Le Dr Lemonnier explique le cas d’un garçon de 6 ans :
“Avant le traitement, l’enfant avait de faibles capacités de langage, une faible interaction sociale, une hyperactivité et un comportement en constante opposition. Après trois mois de traitement, ses parents, ses professeurs, le personnel de soin de l’hôpital et ses amis à l’école ont attesté qu’il participait mieux, notamment aux jeux proposés par le psychologue. Son attention et le contact visuel se sont également améliorés.”
“Même s’il ne peut pas guérir la maladie, le diurétique diminue la sévérité des troubles autistiques de la plupart des enfants. D’après les parents de ces enfants, ils sont plus “présents”" ajoute Yehezkel Ben-Ari.

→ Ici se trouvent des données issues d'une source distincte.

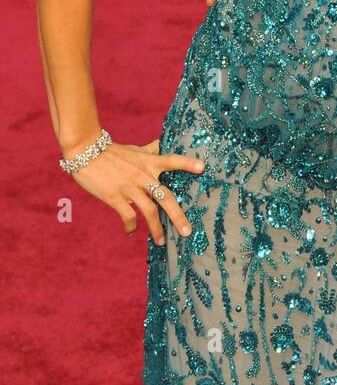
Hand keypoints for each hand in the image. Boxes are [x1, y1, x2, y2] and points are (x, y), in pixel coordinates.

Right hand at [63, 137, 203, 244]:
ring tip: (161, 241)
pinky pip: (128, 216)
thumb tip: (162, 143)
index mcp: (149, 162)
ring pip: (149, 211)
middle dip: (178, 216)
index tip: (203, 168)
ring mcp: (130, 187)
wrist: (85, 151)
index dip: (187, 164)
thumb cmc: (111, 151)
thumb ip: (150, 150)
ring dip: (157, 229)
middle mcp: (143, 175)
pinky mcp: (115, 197)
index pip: (172, 160)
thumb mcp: (134, 149)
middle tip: (187, 232)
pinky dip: (131, 227)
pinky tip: (131, 232)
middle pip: (166, 197)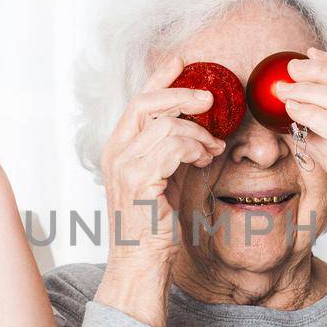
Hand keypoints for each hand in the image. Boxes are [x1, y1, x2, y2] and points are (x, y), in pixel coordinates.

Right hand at [98, 56, 224, 271]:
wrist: (141, 265)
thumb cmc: (153, 229)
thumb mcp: (165, 181)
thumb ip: (175, 153)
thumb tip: (203, 130)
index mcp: (118, 149)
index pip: (137, 101)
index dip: (159, 78)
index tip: (180, 61)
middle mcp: (115, 153)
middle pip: (146, 102)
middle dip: (181, 94)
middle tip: (210, 99)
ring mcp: (124, 166)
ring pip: (166, 125)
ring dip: (198, 133)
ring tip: (211, 149)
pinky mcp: (138, 180)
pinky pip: (173, 146)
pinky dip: (195, 148)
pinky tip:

Etant donnée l’hétérogénéité de la population, les chercheurs ont supposé que le traitement pourrait agir différemment selon la sévérité des troubles autistiques. En reconstituant des groupes en fonction de la sévérité, les résultats suggèrent que le traitement serait plus efficace chez les enfants les moins affectés.
C’est pourquoi les chercheurs ont déposé une demande d’autorisation pour réaliser un essai multicentrique à l’échelle européenne afin de mieux déterminer la population concernée par ce traitement et à terme obtenir une AMM pour cette indication. Cet essai est piloté par une entreprise créée par le Prof. Ben-Ari et le Dr Lemonnier (Neurochlore). Des analyses sont également indispensables pour évaluer l’impact de la prise à long terme de ces molécules et la dose requise. Enfin, les chercheurs soulignent la nécessité de poursuivre les travaux sur les modèles expérimentaux afin de déterminer comment le chlore est régulé et comment il se dérégule dans les réseaux neuronaux de patients autistes.
Ces travaux ont fait l’objet d’un dépôt de brevet et d’une concession de licence accordée à la start-up Neurochlore. Neurochlore a reçu un financement de l’ANR (RPIB, projet « Cure Autism »).